4 Application Examples and Application

In this section, the ability of neural networks trained with SSO algorithm is assessed by applying it for the modeling of two microwave filters modeling test (Broad-band E-plane filters with improved stop-band [8] and H-plane waveguide filters considering rounded corners [9]) Fig. 3. The dimensions of the first filter and second filters are listed in Table 1.

Fig. 3.
figure 3

(a) Broad-band e-plane filters with improved stop-band, (b) H-plane waveguide filters considering rounded corners

Table 1. The dimensions of the structures

The common parameters of each algorithms are chosen identical (population size = 30 and number of iterations equal 10000), neural network parameters (Number of hidden neurons, input parameter and their limit, and frequency interval) of each structure are presented in Table 2. The activation functions are hyperbolic tangent function (Tansig), and linear function (Purelin) respectively.
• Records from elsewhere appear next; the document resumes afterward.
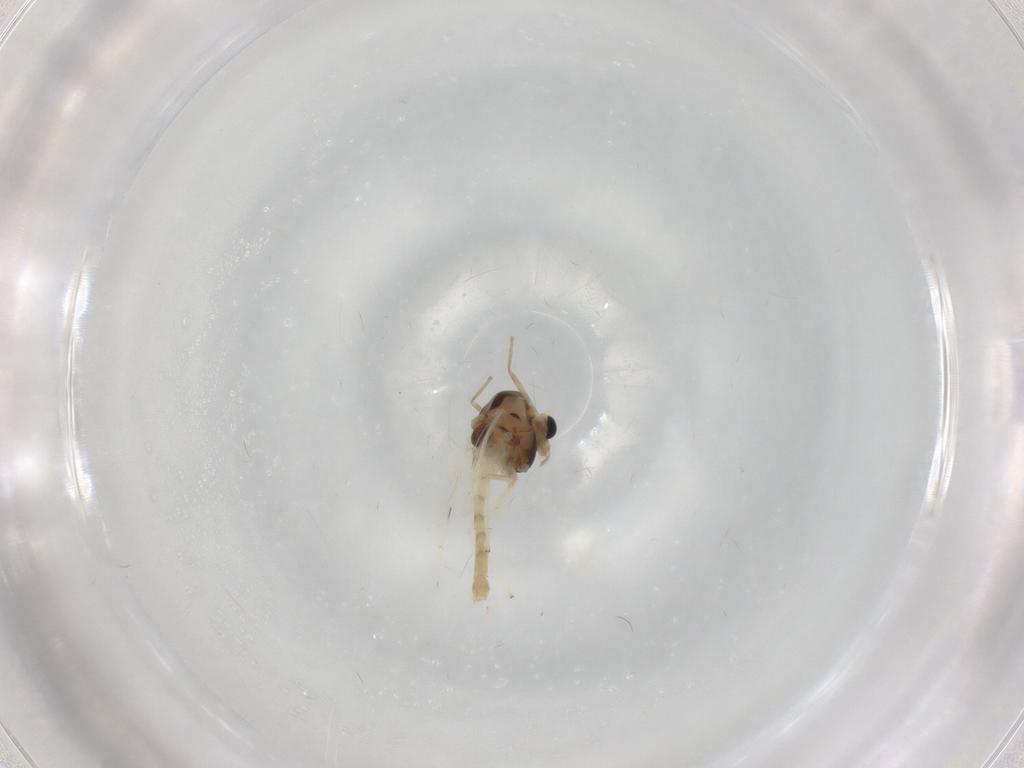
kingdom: Animalia
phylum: Arthropoda
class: Insecta
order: Diptera
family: Chironomidae
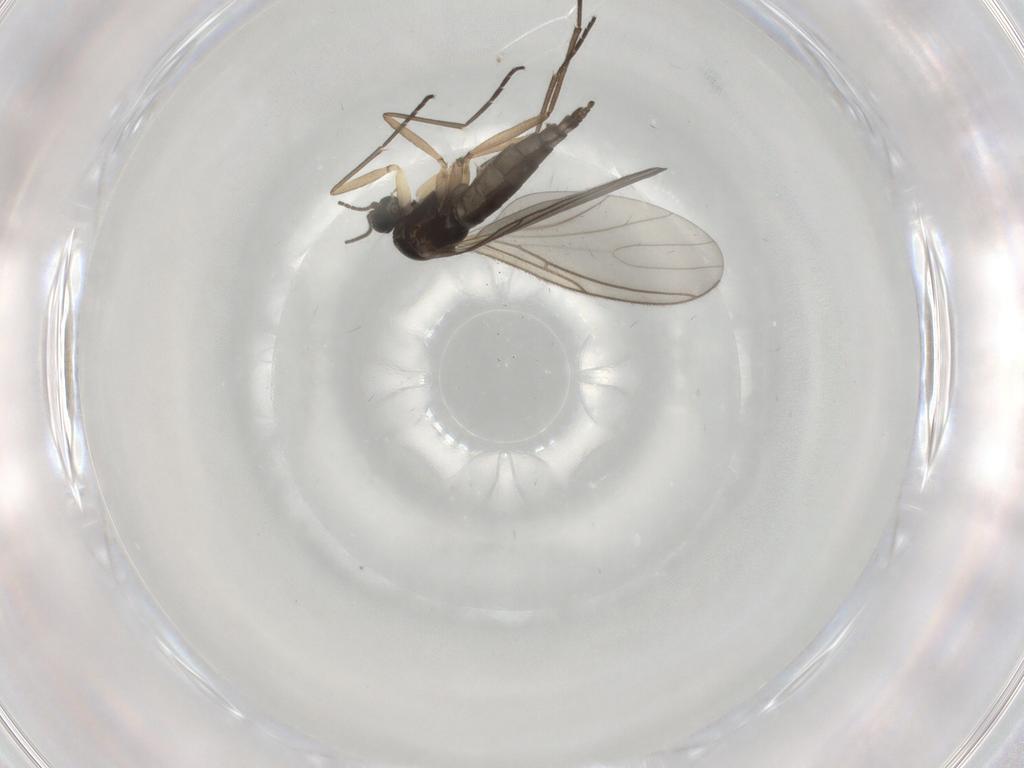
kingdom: Animalia
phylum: Arthropoda
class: Insecta
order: Diptera
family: Sciaridae
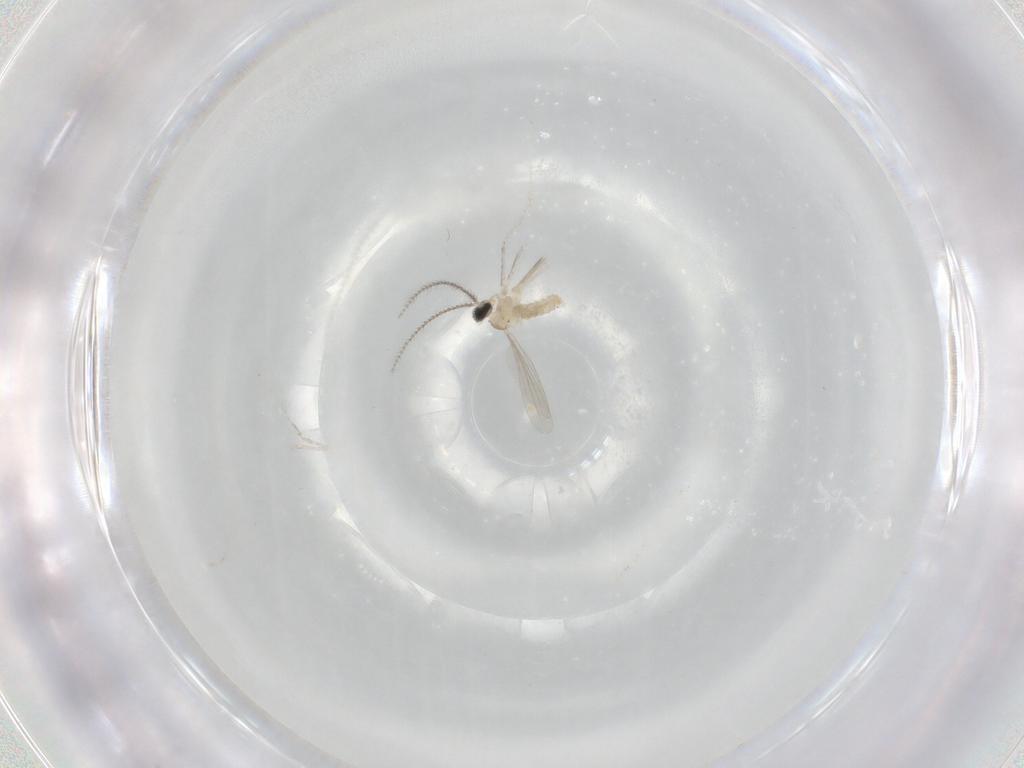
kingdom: Animalia
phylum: Arthropoda
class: Insecta
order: Diptera
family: Cecidomyiidae
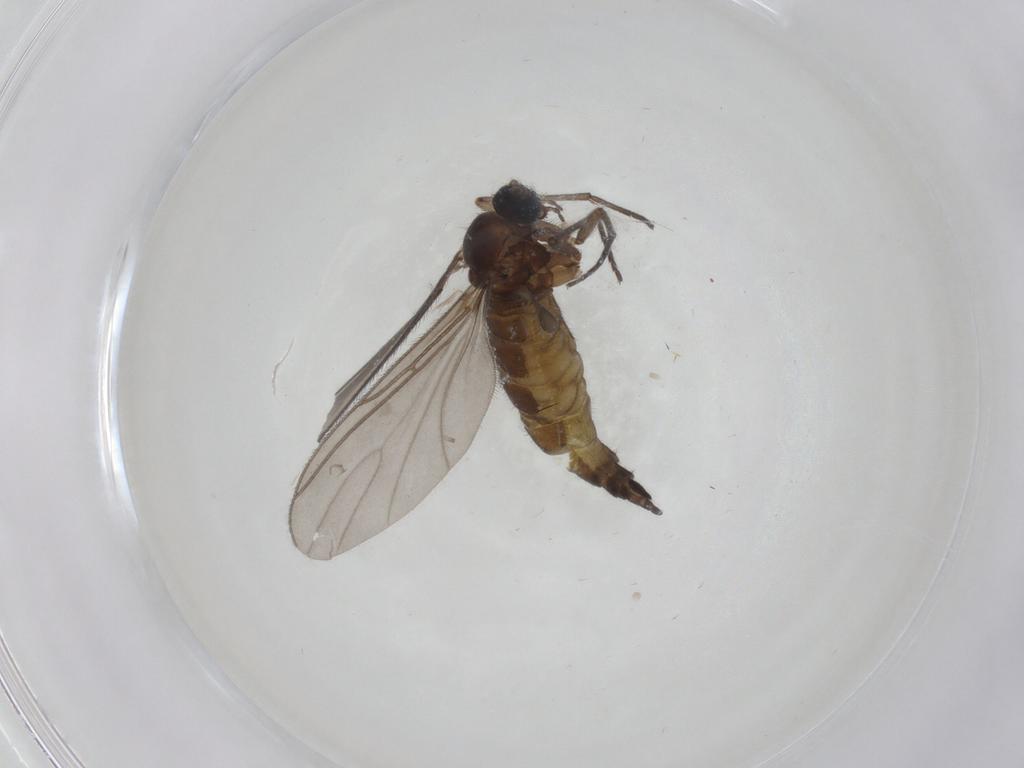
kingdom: Animalia
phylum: Arthropoda
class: Insecta
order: Diptera
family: Sciaridae
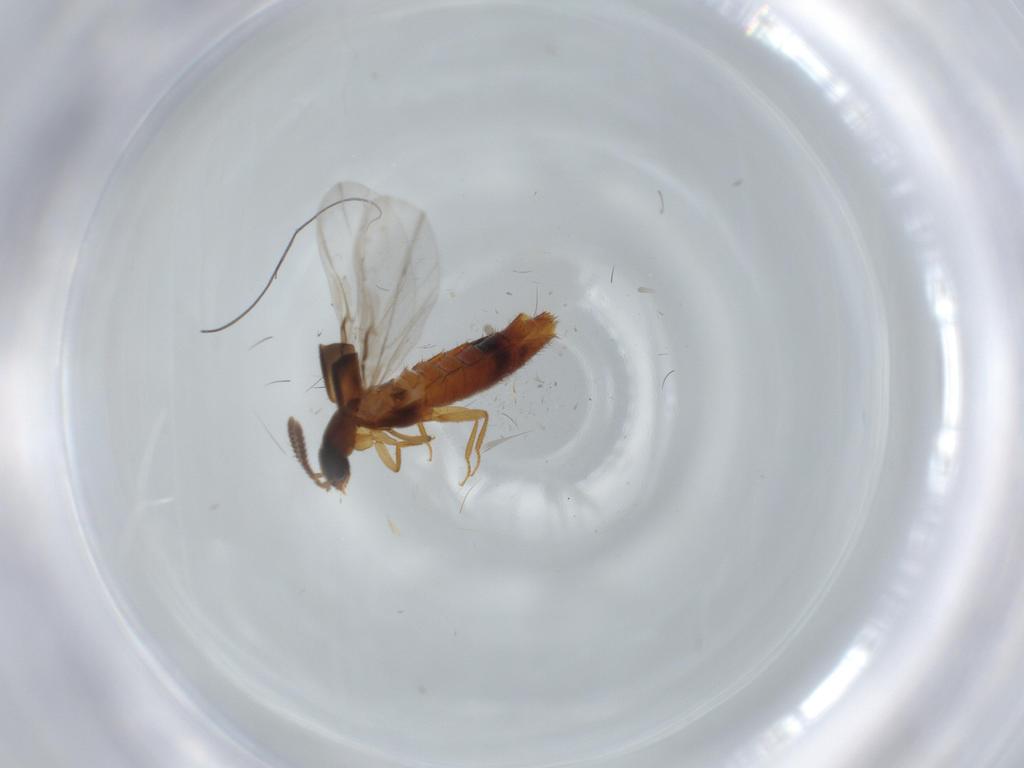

The other specific parameters of algorithms are given below.

Table 2. Neural network parameters

PSO Settings: c1 and c2 are constant coefficients c1 = c2 = 2, w is the inertia weight decreased linearly from 0.9 to 0.2.

SSO Settings: threshold parameter PF = 0.7

Figure 4 shows the convergence of SSO and PSO algorithms for minimize the MSE of neural networks for two filters above-mentioned. A comparison between the reflection coefficient responses obtained by using the SSO-NN, PSO-NN and the simulation are presented in Fig. 5.

Fig. 4.
figure 4

Convergences of algorithms for minimize the MSE; (a) Broad-band e-plane filters with improved stop-band, (b) H-plane waveguide filters considering rounded corners.

Fig. 5.
figure 5

The approximate reflection coefficient; (a) Broad-band e-plane filters with improved stop-band, (b) H-plane waveguide filters considering rounded corners.

It is observed from Figs. 4 and 5 that, the SSO algorithms perform better in terms of convergence and approximation than the PSO algorithm.

5 Conclusion

In the present work, we propose microwave filters (Broadband E-plane filters with improved stop-band and H-plane waveguide filters considering rounded corners) modeling using neural networks trained by a social spider optimization (SSO) algorithm. For validated this neural network (SSO-NN) we compared them with those obtained using neural networks trained by PSO (PSO-NN). Excellent results of convergence and modeling are obtained.